# general questions and confusion



## FormerHorseGuard (27 May 2006)

i read here some where the cougar was being put out of service, but i read on the dnd offical site http://www.army.forces.gc.ca/lf/English/2_5.asp 
that the cougar is being kept in small numbers for the RES for training use. 
is the dnd site jsut out of date or did i read wrong here?
dnd says the Leo2 is still in service but i thought itnwas being retired and replaced. 

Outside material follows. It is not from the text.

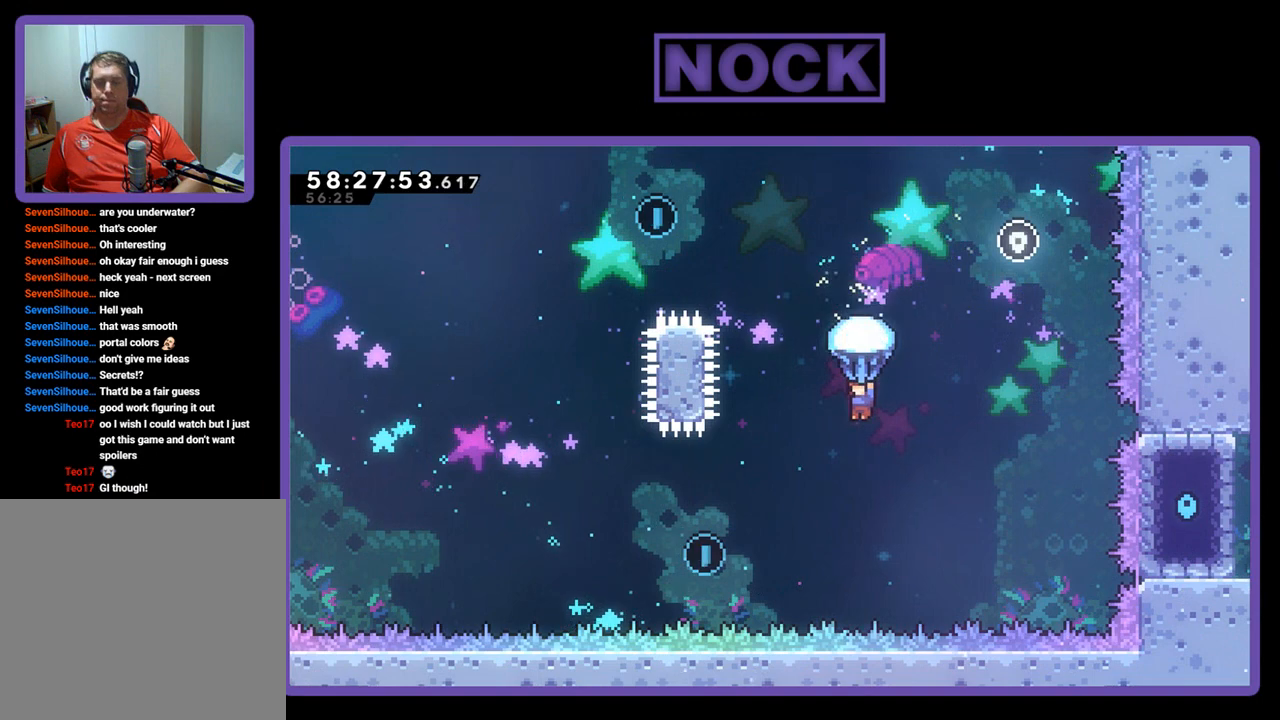
{"buttons": ["R2", "DPAD_LEFT"], "right_stick": "center", "events": [[200, "DPAD_LEFT", "down"]]}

i did some equipment there in the list that was very interesting.
http://www.army.forces.gc.ca/lf/English/2_0_1.asp?uSubSection=1&uSection=5

anyways just curious


----------



## TN2IC (29 May 2006)

The Cougars were sent to Montreal then to Sudan. Well the ones from Gagetown were. I was part of the crew that work on them last before leaving Gagetown.


----------



## George Wallace (29 May 2006)

Cougars?  Or Grizzlies?


----------



## Teddy Ruxpin (29 May 2006)

Cougars are gone - long gone.  All Reserve armour regiments are now recce.

About 1/3 of the Grizzlies were sent to the Sudan - the rest have been removed from service as well.  Plans for various "upgrades" have been scrapped.

Leopard C2 is still going strong and is in service with Lord Strathcona's Horse (Royal Canadians) and with OPFOR at CMTC Wainwright - until "replaced" by the MGS.


----------